> _Recorded data_:
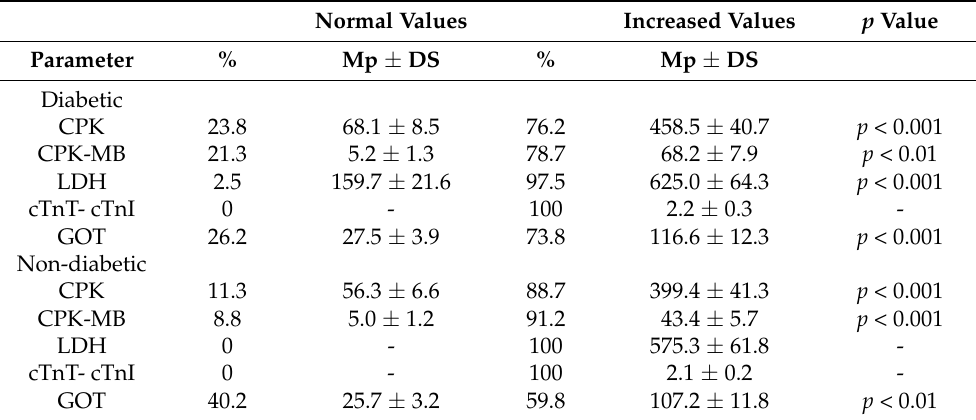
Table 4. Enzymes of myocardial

==

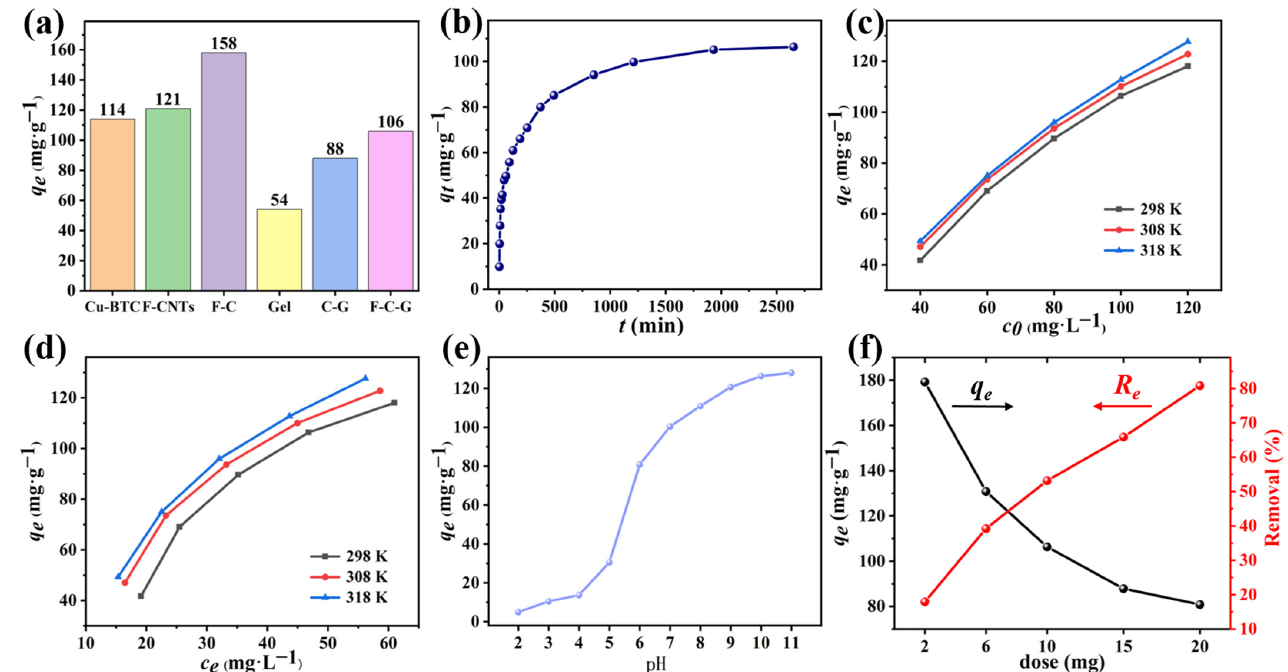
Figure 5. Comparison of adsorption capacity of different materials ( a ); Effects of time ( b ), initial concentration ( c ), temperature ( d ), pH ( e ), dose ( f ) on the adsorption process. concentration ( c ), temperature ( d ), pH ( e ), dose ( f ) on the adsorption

* * *

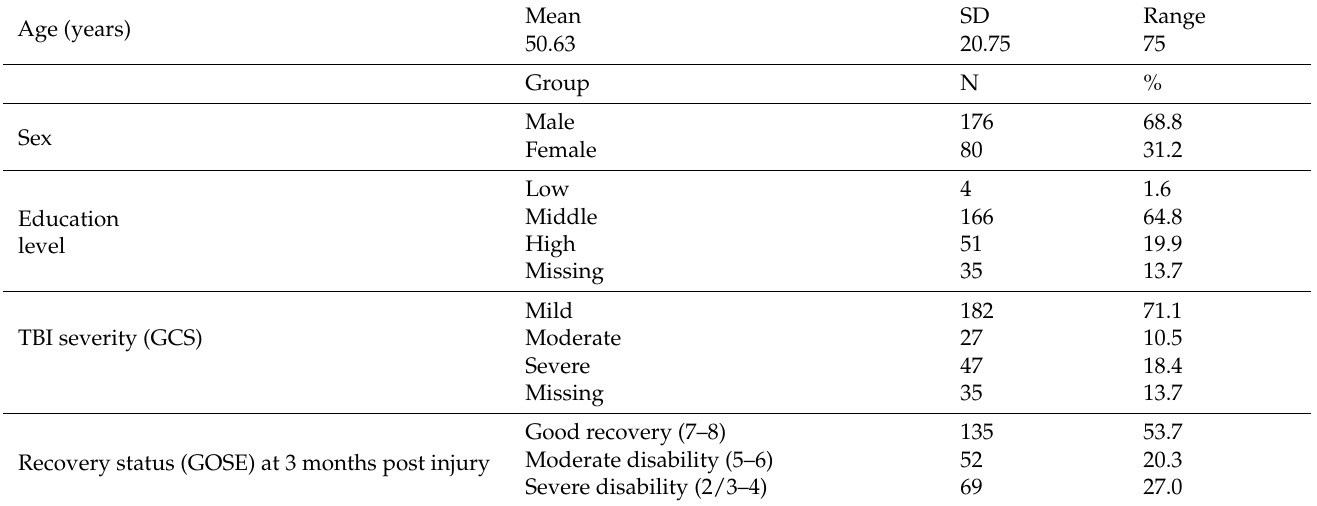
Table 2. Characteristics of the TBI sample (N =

> _Activity_: Please return every line of the records above that contains the word "Table".

> _Answer space_:
Table 4. Enzymes of myocardial
Table 2. Characteristics of the TBI sample (N =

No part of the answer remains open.